# [CONSEGNA]
Elenca tutte le righe qui sotto in cui compare la parola "series".

# [MATERIALE DI PARTENZA]
========
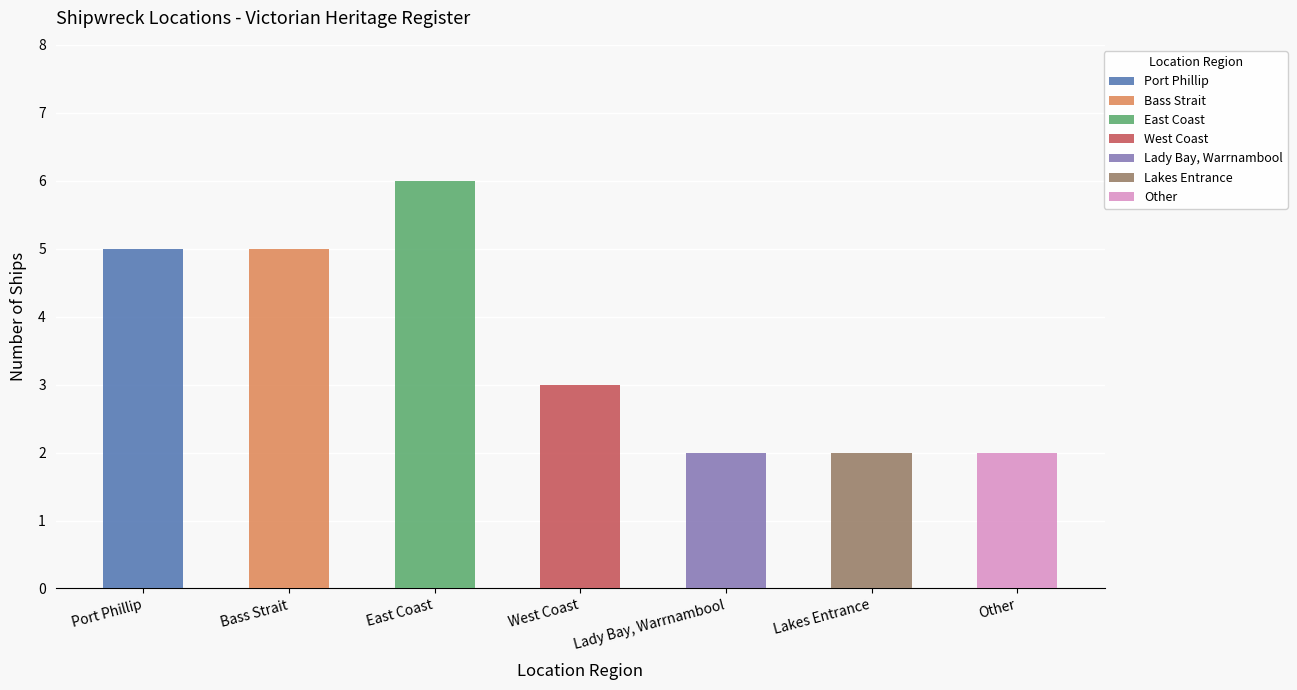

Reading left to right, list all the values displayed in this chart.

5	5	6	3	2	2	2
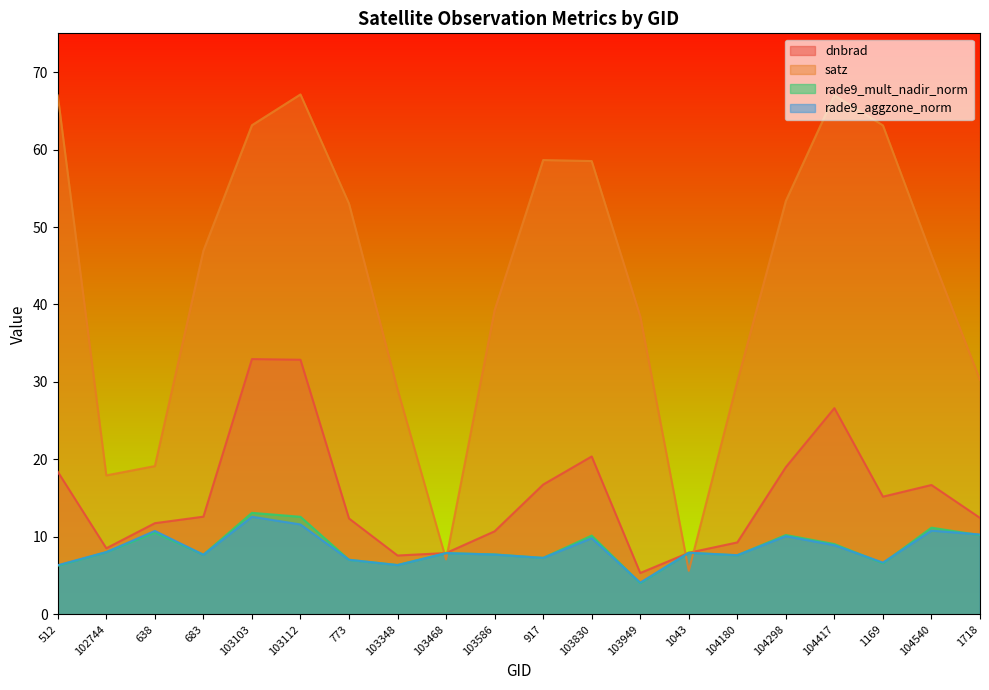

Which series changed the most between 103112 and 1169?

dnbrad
========
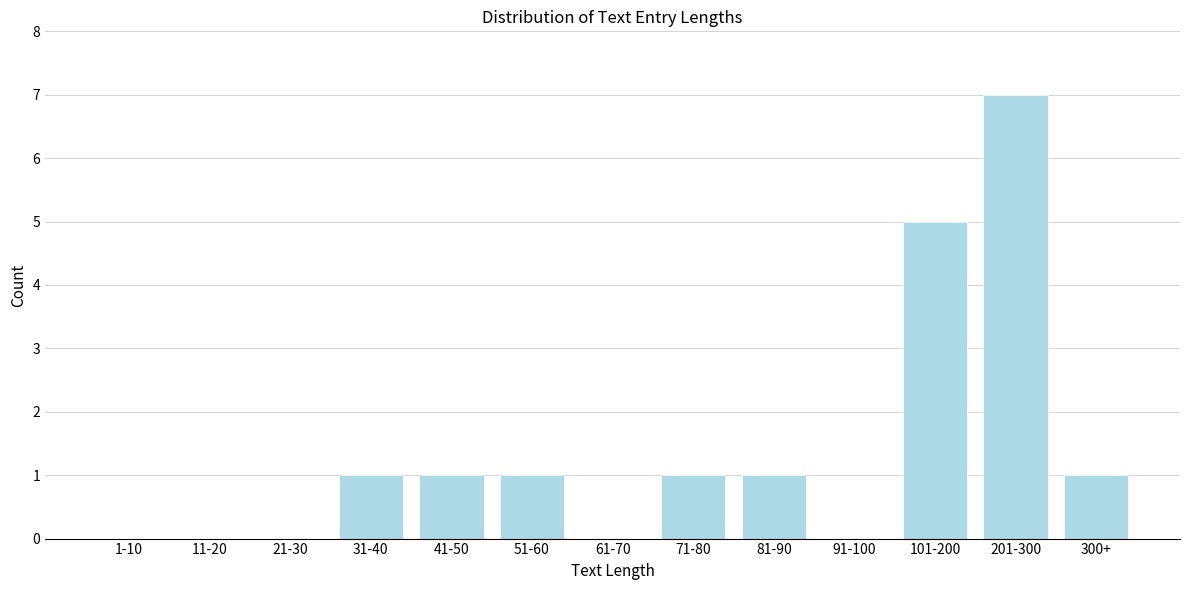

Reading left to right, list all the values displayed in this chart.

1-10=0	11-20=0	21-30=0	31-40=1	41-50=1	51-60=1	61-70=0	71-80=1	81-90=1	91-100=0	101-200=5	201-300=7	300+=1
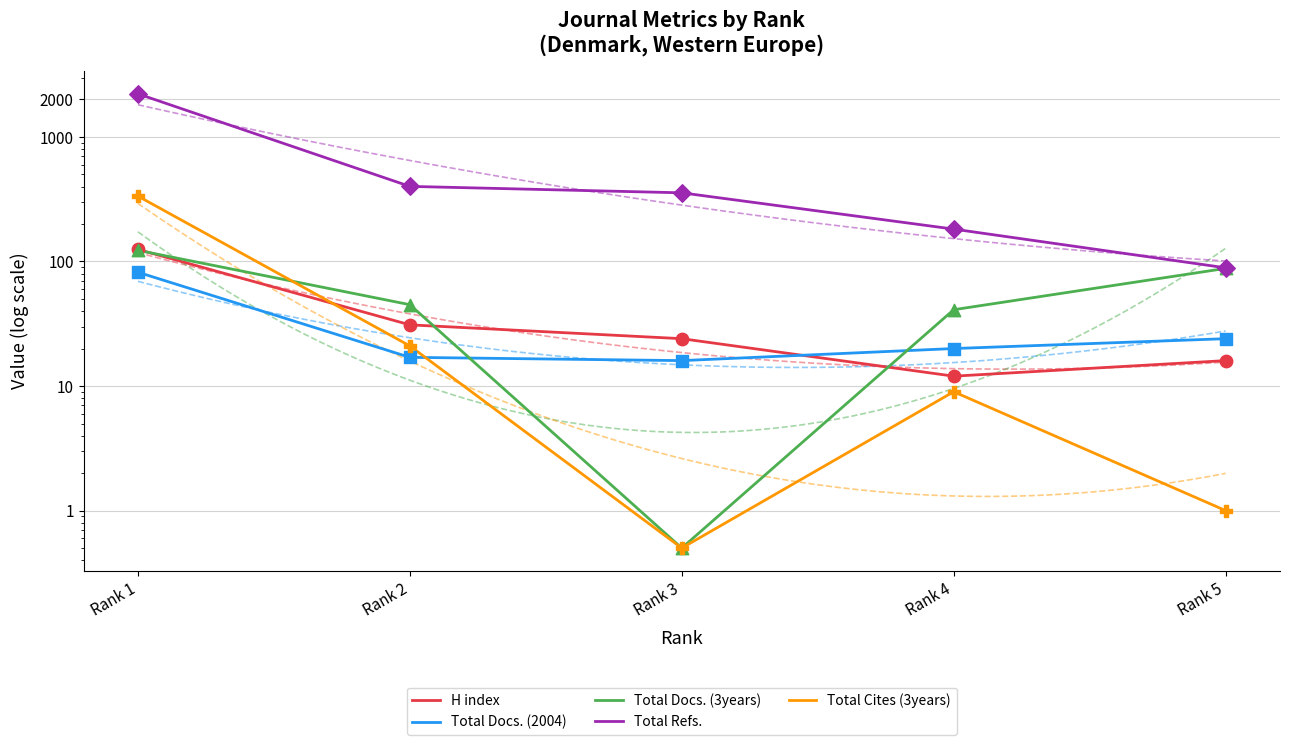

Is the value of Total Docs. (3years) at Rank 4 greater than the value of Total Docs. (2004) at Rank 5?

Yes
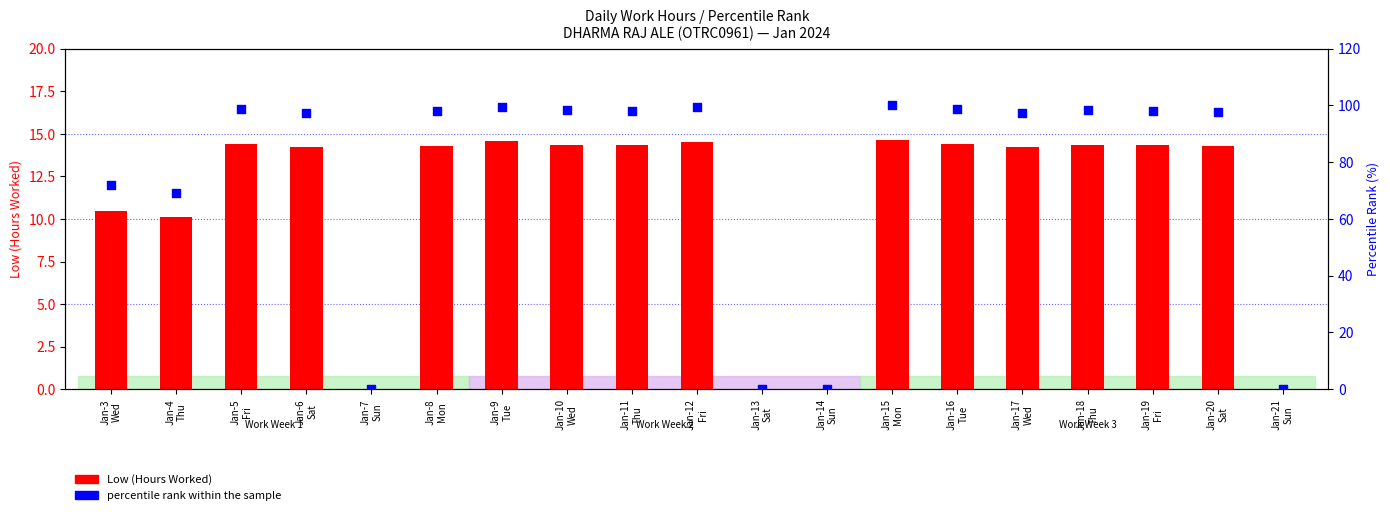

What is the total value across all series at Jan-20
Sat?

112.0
========
# [RISPOSTA]
Which series changed the most between 103112 and 1169?
What is the total value across all series at Jan-20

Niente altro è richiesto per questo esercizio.